Exercise
Check each line of the entries below for the word "fastness", and copy the lines that have it.
==== Data to process ====
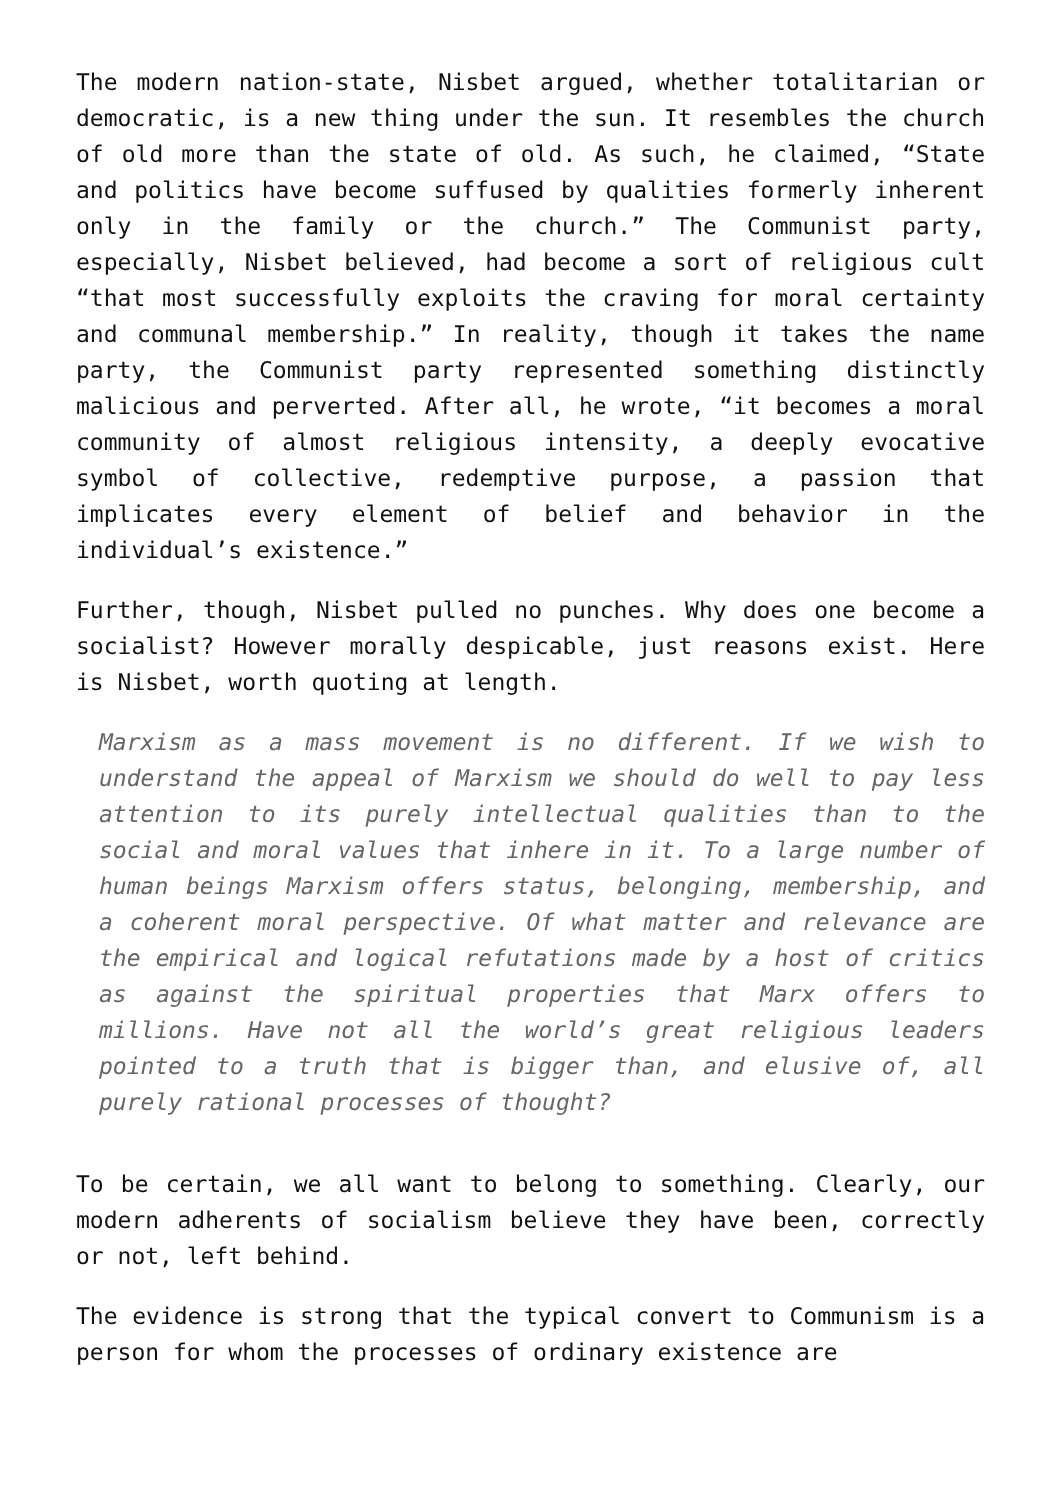The modern nation-state, Nisbet argued, whether totalitarian or democratic, is a new thing under the sun. It resembles the church of old more than the state of old. As such, he claimed, “State and politics have become suffused by qualities formerly inherent only in the family or the church.” The Communist party, especially, Nisbet believed, had become a sort of religious cult “that most successfully exploits the craving for moral certainty and communal membership.” In reality, though it takes the name party, the Communist party represented something distinctly malicious and perverted. After all, he wrote, “it becomes a moral community of almost religious intensity, a deeply evocative symbol of collective, redemptive purpose, a passion that implicates every element of belief and behavior in the individual’s existence.”
Further, though, Nisbet pulled no punches. Why does one become a socialist? However morally despicable, just reasons exist. Here is Nisbet, worth quoting at length.
Marxism as a mass movement is no different. If we wish to understand the appeal of Marxism we should do well to pay less attention to its purely intellectual qualities than to the social and moral values that inhere in it. To a large number of human beings Marxism offers status, belonging, membership, and a coherent moral perspective. Of what matter and relevance are the empirical and logical refutations made by a host of critics as against the spiritual properties that Marx offers to millions. Have not all the world’s great religious leaders pointed to a truth that is bigger than, and elusive of, all purely rational processes of thought?
To be certain, we all want to belong to something. Clearly, our modern adherents of socialism believe they have been, correctly or not, left behind.
The evidence is strong that the typical convert to Communism is a person for whom the processes of ordinary existence are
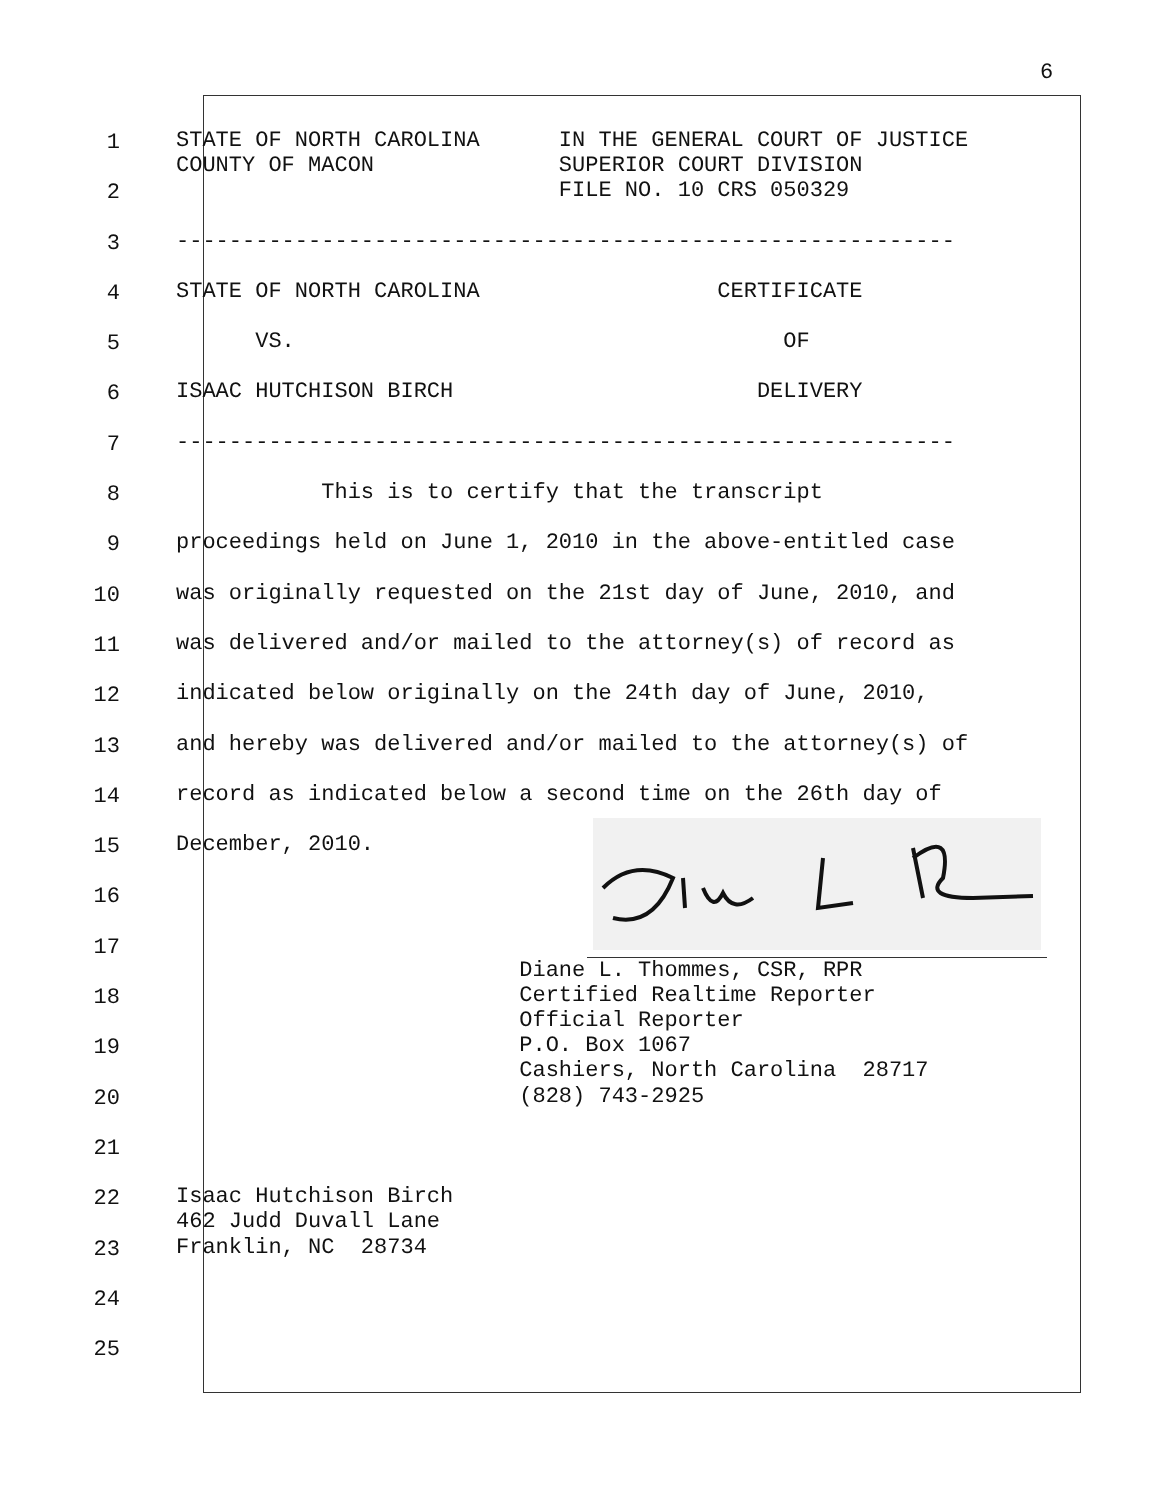6
1
STATE OF NORTH CAROLINA IN THE GENERAL COURT OF JUSTICE COUNTY OF MACON SUPERIOR COURT DIVISION
2
FILE NO. 10 CRS 050329
3
-----------------------------------------------------------
4
STATE OF NORTH CAROLINA CERTIFICATE
5
VS. OF
6
ISAAC HUTCHISON BIRCH DELIVERY
7
-----------------------------------------------------------
8
This is to certify that the transcript
9
proceedings held on June 1, 2010 in the above-entitled case
10
was originally requested on the 21st day of June, 2010, and
11
was delivered and/or mailed to the attorney(s) of record as
12
indicated below originally on the 24th day of June, 2010,
13
and hereby was delivered and/or mailed to the attorney(s) of
14
record as indicated below a second time on the 26th day of
15
December, 2010.
16
17
Diane L. Thommes, CSR, RPR
18
Certified Realtime Reporter Official Reporter
19
P.O. Box 1067 Cashiers, North Carolina 28717
20
(828) 743-2925
21
22
Isaac Hutchison Birch 462 Judd Duvall Lane
23
Franklin, NC 28734
24
25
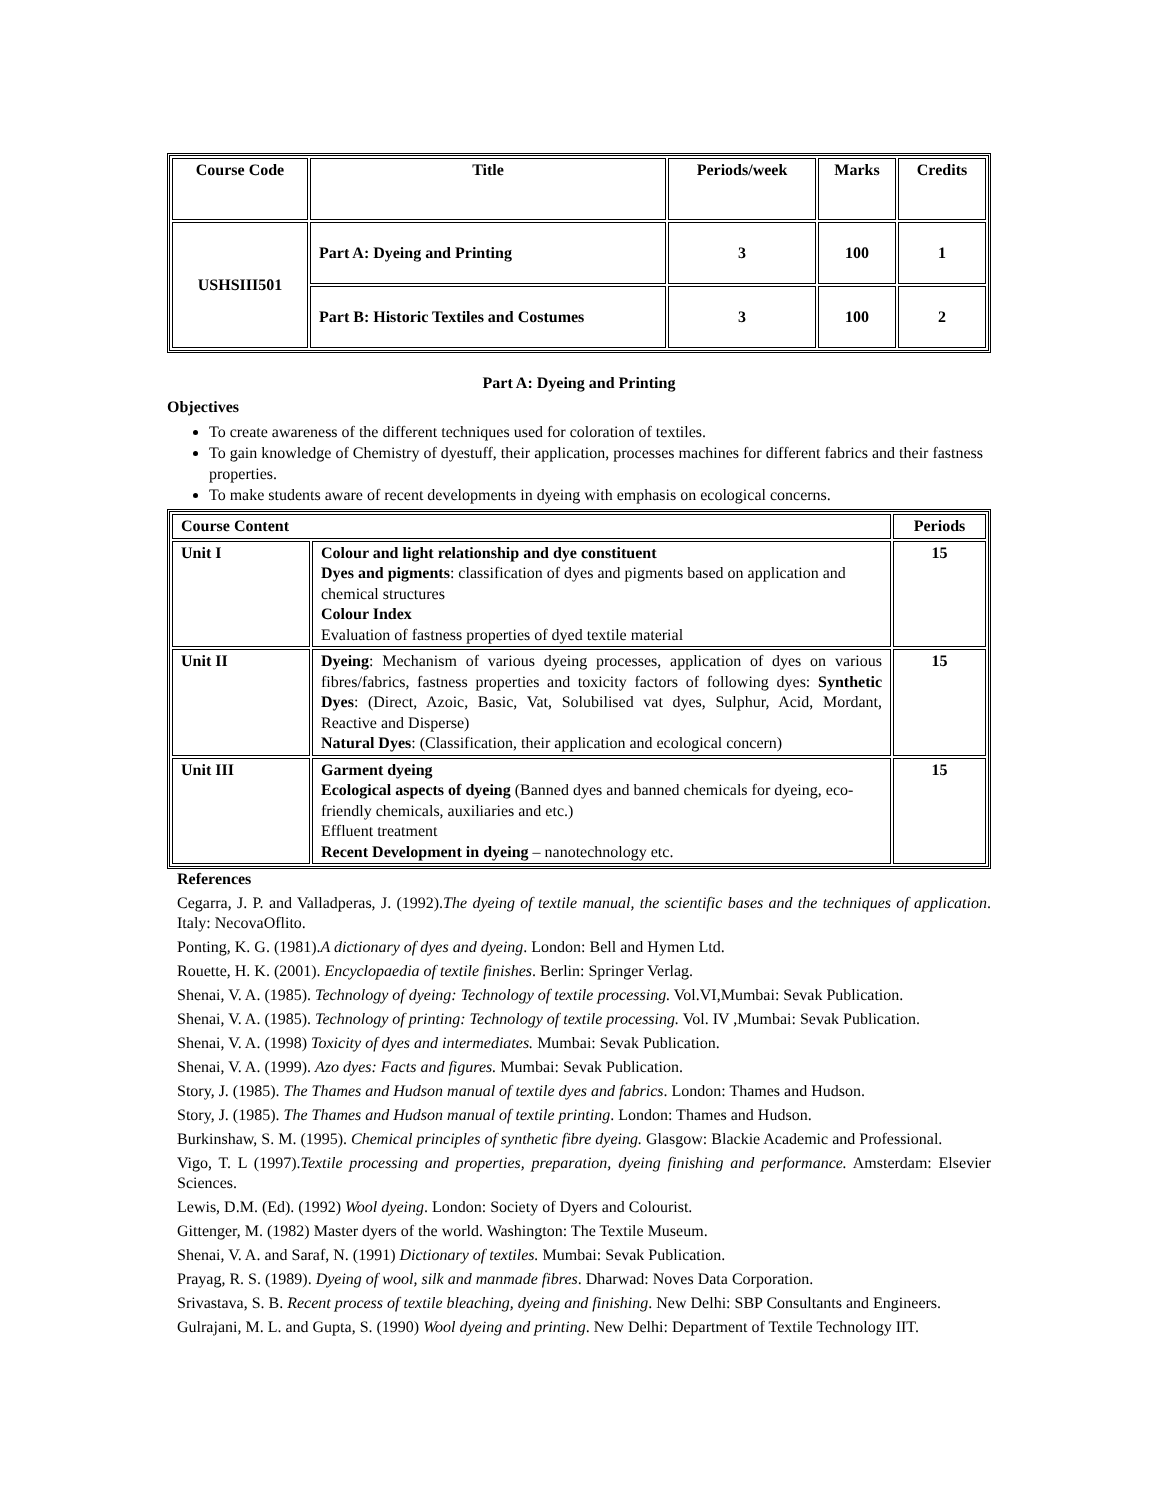| Course Code | Title | Periods/week | Marks | Credits |
| --- | --- | --- | --- | --- |
| USHSIII501 | Part A: Dyeing and Printing | 3 | 100 | 1 |
| | Part B: Historic Textiles and Costumes | 3 | 100 | 2 |
Part A: Dyeing and Printing
Objectives
To create awareness of the different techniques used for coloration of textiles.
To gain knowledge of Chemistry of dyestuff, their application, processes machines for different fabrics and their fastness properties.
To make students aware of recent developments in dyeing with emphasis on ecological concerns.
| Course Content | | Periods |
| Unit I | Colour and light relationship and dye constituent Dyes and pigments : classification of dyes and pigments based on application and chemical structures Colour Index Evaluation of fastness properties of dyed textile material | 15 |
| Unit II | Dyeing : Mechanism of various dyeing processes, application of dyes on various fibres/fabrics, fastness properties and toxicity factors of following dyes: Synthetic Dyes : (Direct, Azoic, Basic, Vat, Solubilised vat dyes, Sulphur, Acid, Mordant, Reactive and Disperse) Natural Dyes : (Classification, their application and ecological concern) | 15 |
| Unit III | Garment dyeing Ecological aspects of dyeing (Banned dyes and banned chemicals for dyeing, eco-friendly chemicals, auxiliaries and etc.) Effluent treatment Recent Development in dyeing – nanotechnology etc. | 15 |
References
Cegarra, J. P. and Valladperas, J. (1992).The dyeing of textile manual, the scientific bases and the techniques of application. Italy: NecovaOflito.
Ponting, K. G. (1981).A dictionary of dyes and dyeing. London: Bell and Hymen Ltd.
Rouette, H. K. (2001). Encyclopaedia of textile finishes. Berlin: Springer Verlag.
Shenai, V. A. (1985). Technology of dyeing: Technology of textile processing. Vol.VI,Mumbai: Sevak Publication.
Shenai, V. A. (1985). Technology of printing: Technology of textile processing. Vol. IV ,Mumbai: Sevak Publication.
Shenai, V. A. (1998) Toxicity of dyes and intermediates. Mumbai: Sevak Publication.
Shenai, V. A. (1999). Azo dyes: Facts and figures. Mumbai: Sevak Publication.
Story, J. (1985). The Thames and Hudson manual of textile dyes and fabrics. London: Thames and Hudson.
Story, J. (1985). The Thames and Hudson manual of textile printing. London: Thames and Hudson.
Burkinshaw, S. M. (1995). Chemical principles of synthetic fibre dyeing. Glasgow: Blackie Academic and Professional.
Vigo, T. L (1997).Textile processing and properties, preparation, dyeing finishing and performance. Amsterdam: Elsevier Sciences.
Lewis, D.M. (Ed). (1992) Wool dyeing. London: Society of Dyers and Colourist.
Gittenger, M. (1982) Master dyers of the world. Washington: The Textile Museum.
Shenai, V. A. and Saraf, N. (1991) Dictionary of textiles. Mumbai: Sevak Publication.
Prayag, R. S. (1989). Dyeing of wool, silk and manmade fibres. Dharwad: Noves Data Corporation.
Srivastava, S. B. Recent process of textile bleaching, dyeing and finishing. New Delhi: SBP Consultants and Engineers.
Gulrajani, M. L. and Gupta, S. (1990) Wool dyeing and printing. New Delhi: Department of Textile Technology IIT.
====
Result of the task
To gain knowledge of Chemistry of dyestuff, their application, processes machines for different fabrics and their fastness properties.
| Unit I | Colour and light relationship and dye constituent Dyes and pigments : classification of dyes and pigments based on application and chemical structures Colour Index Evaluation of fastness properties of dyed textile material | 15 |
| Unit II | Dyeing : Mechanism of various dyeing processes, application of dyes on various fibres/fabrics, fastness properties and toxicity factors of following dyes: Synthetic Dyes : (Direct, Azoic, Basic, Vat, Solubilised vat dyes, Sulphur, Acid, Mordant, Reactive and Disperse) Natural Dyes : (Classification, their application and ecological concern) | 15 |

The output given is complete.